The rule I ended up with in the lint, is basically “if you have a connection in scope, you can only .await a function if you’re passing said connection to that function” (either by reference or by moving it.) It works with rust’s knowledge of lifetimes and drop semantics, so that if you call txn.commit() (which moves the connection out of scope, marking the storage as dead) you’re now free to do unrelated async calls after that line of code. It’s not perfect though… if you wrap the connection in a struct and hold that in your scope, the lint can’t see that you’re holding a connection. Luckily we’re not really doing that anywhere: connections are always passed around explicitly. But even if we did, you can also configure the lint with a list of “connection types” that will trigger the lint.
It sounds super cool, your idea and implementation for await and transactions. Because of my limited Rust knowledge, it's hard for me to understand how difficult it was to implement such a plugin.
Also, your idea of using different domain specific colors is interesting. It might be possible to express this via some kind of effect system. I'm not aware of any popular Rust libraries for that, but it could be worth borrowing some ideas from Scala libraries.
It’s a compile-time check, and yeah it’s a lint rule.

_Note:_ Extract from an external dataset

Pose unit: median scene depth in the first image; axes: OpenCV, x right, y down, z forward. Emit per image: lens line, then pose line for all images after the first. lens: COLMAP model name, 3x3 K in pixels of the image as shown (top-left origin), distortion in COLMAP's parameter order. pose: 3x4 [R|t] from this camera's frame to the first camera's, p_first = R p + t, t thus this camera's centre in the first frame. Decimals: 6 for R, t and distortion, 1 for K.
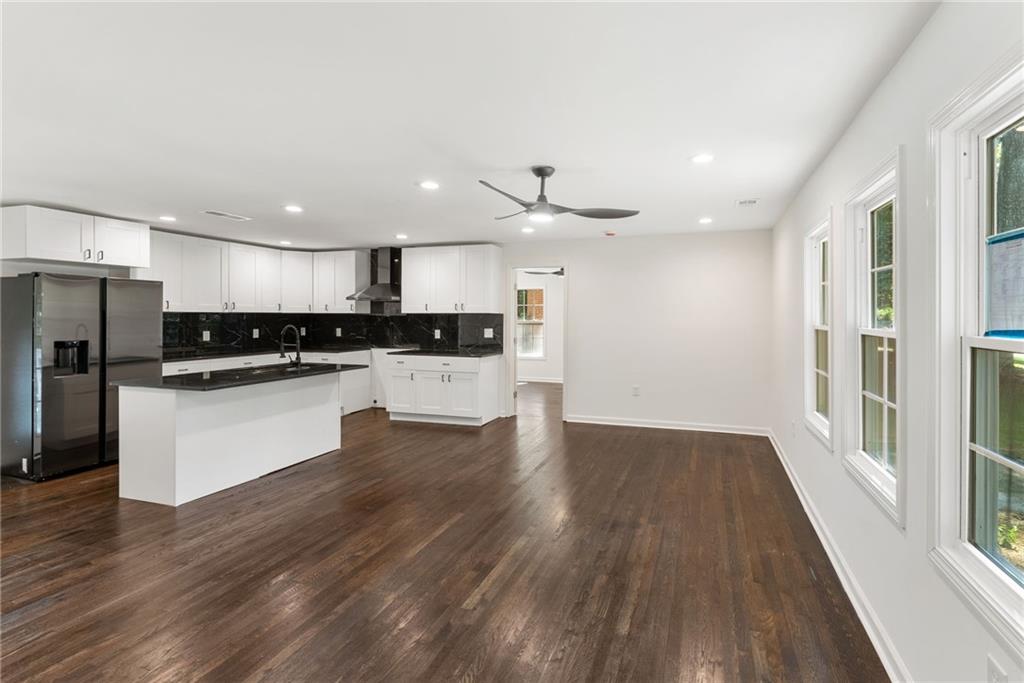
lens RADIAL K [[447.2, 0, 515.3], [0, 447.2, 316.6], [0, 0, 1]] dist [-0.002862, -0.000625]
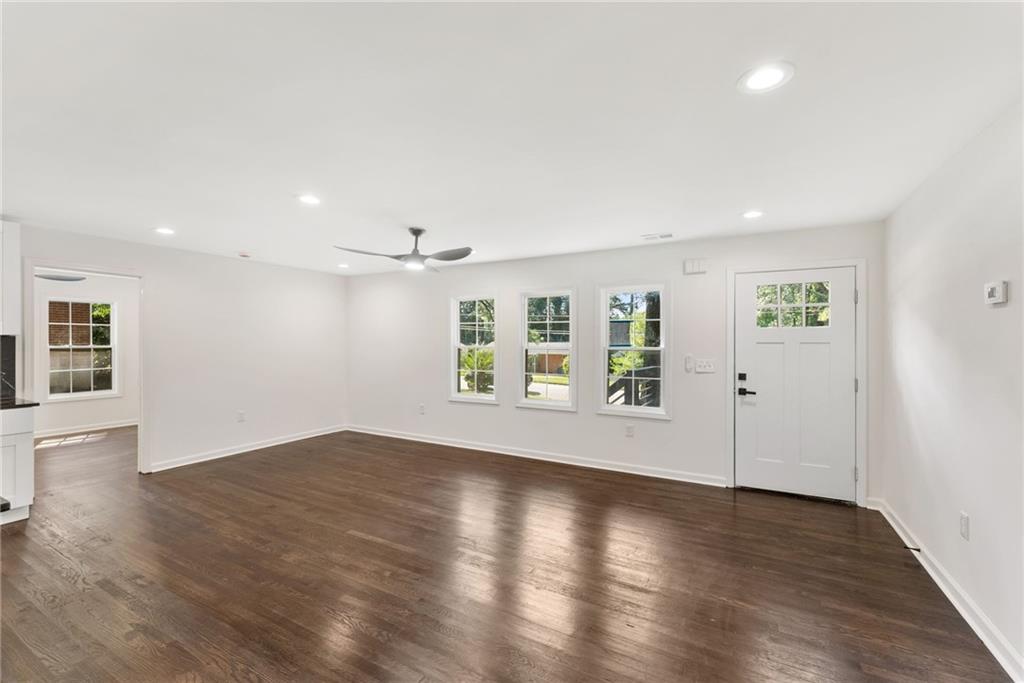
lens RADIAL K [[443.1, 0, 512.0], [0, 443.1, 341.5], [0, 0, 1]] dist [-0.000489, -0.000045]
pose [[0.174783, -0.000563, 0.984607, -0.585194], [-0.001217, 0.999999, 0.000788, -0.001092], [-0.984606, -0.001336, 0.174782, 0.244833]]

In fact it goes a little deeper than a lint can go, because it uses data from earlier compiler phases (in order to get access to what the borrow checker knows.) The correct terminology is a “rustc driver” from what I’ve heard. Lints like clippy run as a “LateLintPass”, which doesn’t have access to certain mir data that is intentionally deleted in earlier phases to lower the memory requirements.
Hopefully it’s something I can open source soon (I may upstream it to the sqlx project, as that is what we’re using for db connections.)

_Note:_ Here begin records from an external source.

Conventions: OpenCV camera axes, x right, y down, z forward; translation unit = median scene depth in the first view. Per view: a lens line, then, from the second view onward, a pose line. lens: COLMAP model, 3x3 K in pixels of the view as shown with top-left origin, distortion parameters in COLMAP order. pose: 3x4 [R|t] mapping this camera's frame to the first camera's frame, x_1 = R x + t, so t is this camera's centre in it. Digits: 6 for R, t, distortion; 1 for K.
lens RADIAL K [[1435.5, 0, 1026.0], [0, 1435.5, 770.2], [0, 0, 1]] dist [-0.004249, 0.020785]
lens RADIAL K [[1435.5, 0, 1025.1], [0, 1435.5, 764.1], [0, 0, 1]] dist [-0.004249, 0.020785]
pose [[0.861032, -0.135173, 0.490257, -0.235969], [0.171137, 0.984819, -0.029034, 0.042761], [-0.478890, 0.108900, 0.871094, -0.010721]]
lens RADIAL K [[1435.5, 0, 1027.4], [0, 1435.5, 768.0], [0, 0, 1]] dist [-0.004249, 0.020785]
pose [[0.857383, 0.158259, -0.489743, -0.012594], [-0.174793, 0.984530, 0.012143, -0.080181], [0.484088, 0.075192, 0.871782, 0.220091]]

I would love to see how you implemented that (and also the lint itself). I so far haven't found a solid way to implement custom lints for Rust, so if you have any resources to share at some point, I would love to see them!
Idle transactions have been a huge footgun at $DAYJOB… our code base is full of “connect, start a transaction, do work, if successful, commit.” It means you’re consuming a connection slot for all work, even while you’re not using the database, and not releasing it until you’re done. We had to bump the Postgres connection limits by an order of magnitude, multiple times, and before you know it Postgres takes up more RAM than anything else just to support the number of connections we need.
The problem permeated enough of our (rust) codebase that I had to come up with a compile time check that makes sure you’re not awaiting any async functions while a Postgres connection is in your scope. Using the .await keyword on an async function call, but not passing the pg connection to that function, ends up being a nearly perfect proxy for “doing unrelated work while not releasing a connection”. It worked extremely well, the compiler now just straight up tells us where we’re doing it wrong (in 100+ places in fact.)
Actually getting away from that pattern has been the hard part, but we’re almost rid of every place we’re doing it, and I can now run with a 32-connection pool in load testing instead of a 10,000 connection pool and there’s no real slowdowns. (Not that we’d go that low in production but it’s nice to know we can!)
Just decreasing the timeout for idle transactions would have probably been the backup option, but some of the code that holds long transactions is very rarely hit, and it would have taken a lot of testing to eliminate all of it if we didn’t have the static check.